AIN: Let me take a little bit of a right turn. Can you highlight some of the most relevant pain points entrepreneurs may encounter when building a food business?
TJ: A big pain point for entrepreneurs can be growth and changing business models as they grow. Let me explain what this looks like. As a business gains success it has to grow in order to continue to be successful. Some business owners will say they don’t want to go down that path because, they want to remain a local business. I worked with a client from Madison that made toffee. She was up to about $40,000 in sales and still working at her day job. Then, her toffee was included in the Emmy swag bags. She assumed this meant she was a national brand.
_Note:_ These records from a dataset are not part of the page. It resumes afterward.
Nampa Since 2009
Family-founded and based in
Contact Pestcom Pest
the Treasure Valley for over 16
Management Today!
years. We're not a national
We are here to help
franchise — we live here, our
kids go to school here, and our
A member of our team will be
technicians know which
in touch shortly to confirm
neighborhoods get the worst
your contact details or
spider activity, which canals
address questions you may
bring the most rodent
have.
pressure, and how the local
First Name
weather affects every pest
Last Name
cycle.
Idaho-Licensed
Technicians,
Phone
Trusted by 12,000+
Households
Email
Unfortunately, she wasn’t a national brand yet. She was going to need to raise millions of dollars if she wanted to go national. My client decided that going national wasn’t what she wanted. She switched gears and opened a café in Madison. It turned out that nobody gets up at six in the morning in Madison. What the consumer wanted was a place they could go after dinner to eat desert, drink red wine and listen to music. She still has her toffee brand but this expansion allowed her to stay a local business and grow at the same time.
AIN: Do you have an example of alternate, non-traditional business models that you might be able to share?
TJ: My client with the toffee had a vertical business model. Selling to the consumer is what makes it vertical. There are also companies in the food space that have grown horizontally. A famous example is Zingerman’s Delicatessen in Ann Arbor, Michigan. They’re up to 20 different Zingerman’s businesses now. They have this whole portfolio of companies and they’re horizontal because they all feed each other. They were really the first food company that took that approach or that business model of growing horizontally. Businesses in smaller communities, and realistically a lot of food entrepreneurs that we work with, aren’t going to be national brands. That’s where these vertical and horizontal business models come in. It’s a way to gain in scale but stay local at the same time.
AIN: As a support organization what would you tell the next client who wants to launch a food product in a crowded, highly competitive food category, like barbecue sauce or granola?
TJ: When I work with a client we conduct a product matrix. It compares the client’s product to the competition. Then I spend a ton of time talking about defensible uniqueness. Clients have to identify what makes their product different from their competitors. If you don’t have something that makes you defensibly unique in the food world now, you’re dead. The other thing we see a lot of right now in the local food movement is a mission to change the world. You see brands donating a portion of their sales to certain causes. My comment about this is that its not a differentiation anymore. It’s almost a requirement to get into the community co-op. I’m not saying business shouldn’t do it, but it’s not enough anymore by itself.
AIN: How do you communicate to clients or give them this sense of what they’re getting themselves into?
TJ: I have the distinct advantage of credibility with this because of Tera’s Whey. I educate through examples, so I do a lot of storytelling. At heart, I’m a food entrepreneur and I love helping business succeed.